This past spring I took a writing course. It had the amazingly succinct, yet perfectly spot-on title of “Write Anyway,” subtitle: “don’t let the bastards get you down.”
I mean, it’s perfect, right?
It turned out that Write Anyway was about way more than just writing. Because during the course and since then, I‘ve ended up taking the messages and philosophy of the course and applying them not only with my prose, but also in my life.
See, I’ve led a life that was, up until this point (and excusing maybe those first 5-6 years of life when all children are entirely self-motivated because, you know, survival and all that), one where I prioritized everyone else’s needs and wishes before addressing my own. It’s been one where I constantly second guessed myself, felt anxious about even the tiniest decisions, and intentionally kept things private because I feared criticism, embarrassment, and a sense of failure.
But I’m learning some new things now, and I’m trying some new things now too, so I took a leap and signed up for the writing course. In doing so, I challenged myself to be vulnerable and authentic and, you know, kind of, sort of legit with my writing and with myself.
Somehow it ended up feeling like participating in Write Anyway became the pinnacle of all the hard work I’ve been doing! It was like the icing on the top of a massive, multi-tiered cake I’ve been building these last few years. Like, I’m imagining that I’ve been adding layer after delicious layer of what is the most mouth-watering cake ever created. In my mind, this cake is a decadent dark chocolate and sits at least 7 tiers high. Each layer represents a momentous benchmark I’ve achieved:
Layer 1: Ending my marriage (hallelujah!).
Layer 2: Getting a mental health diagnosis and starting treatment.
Layer 3: Finding the right psychiatric meds to be on (this took sooooooo long and was sooooooo effing difficult).
Layer 4: Beginning therapy with some amazing counsellors and seeing/feeling real, authentic progress.
Layer 5: Buying my own home out in the most beautiful goddamn place and knowing that I don’t ever have to move again (can I get an amen?!).
Layer 6: Getting my first real job in almost a decade.
Layer 7: Calling myself a writer and signing up for “Write Anyway.”
Icing: Participating in said writing course (and giving it every ounce of effort and energy I could muster!).
Sprinkles (of course there are sprinkles!): Launching head/strong, sharing my story, and taking the leap into being a legit writer/blogger.
In between each of these layers would be the richest, creamiest, dark chocolate ganache, which cements everything together and makes sure that this cake doesn’t crumble or fall. Or maybe it would be custard. Or raspberry jam. Or strawberry! Mmmmmm…

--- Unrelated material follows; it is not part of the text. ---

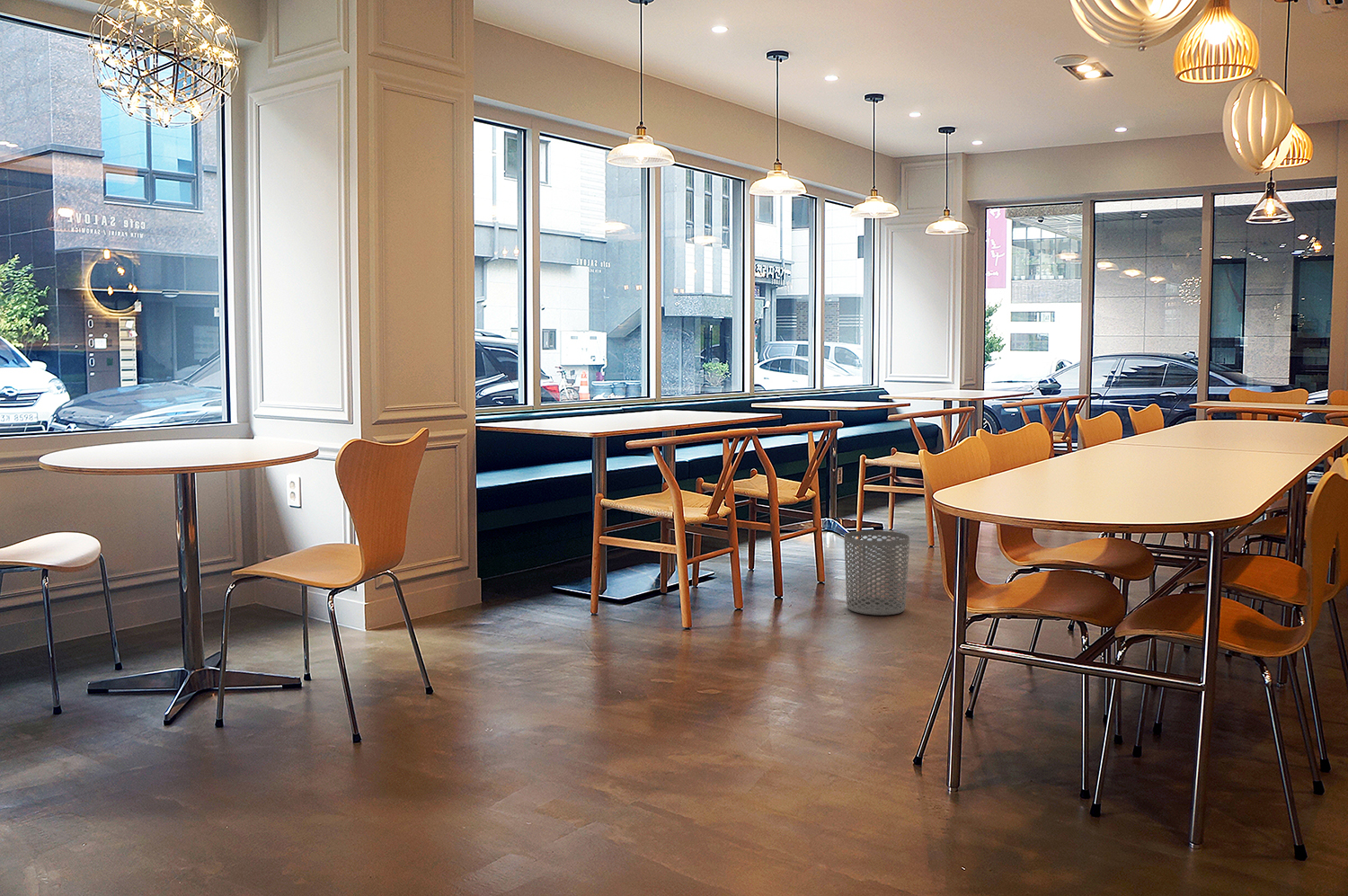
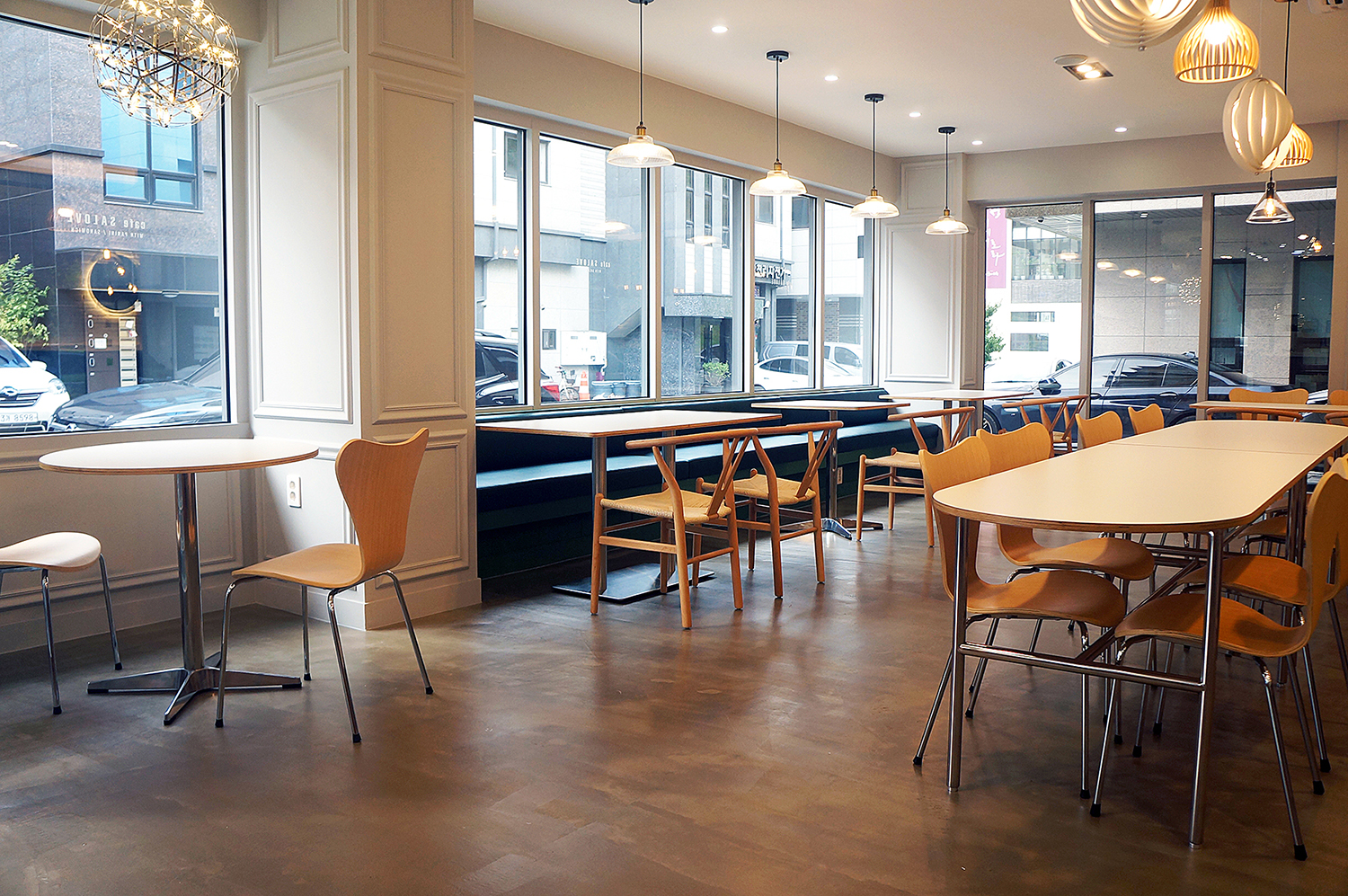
- waste bin [843,529,910,617]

Okay, okay, I’ll quit it with the cake analogy… it’s making me quite hungry, actually… The point I’m trying to make with my appetite-inducing dessert comparison is that I now finally have the confidence and the energy to just fucking WRITE ANYWAY in every single part of my life! (As in the literal sense of writing down words and in the metaphorical sense of, “we all write our own life stories.”)
I can write my own life and while I sometimes feel pangs for the life I thought I would have, or regret the words I thought I could have written better, I’m forging ahead and showing up and I’m living and writing the fuck anyway!
So thank you to Janelle Hanchett of Renegade Mothering who taught the writing course, and to the incredible and engaging women who took Write Anyway with me! Thank you for putting the icing on the cake of my accomplishments and pushing me that little bit further so I can show up and be present in my life.
I feel charged, I feel competent, I feel like taking some risks. And I know that’s the key to succeeding in life: you show up, you do your best, and you keep going even when the icing starts to melt, or someone’s stuck their thumb into the cake and fucked things up a bit.
Isn’t it amazing that life can be so delicious, even when it seems like it’s also full of shit?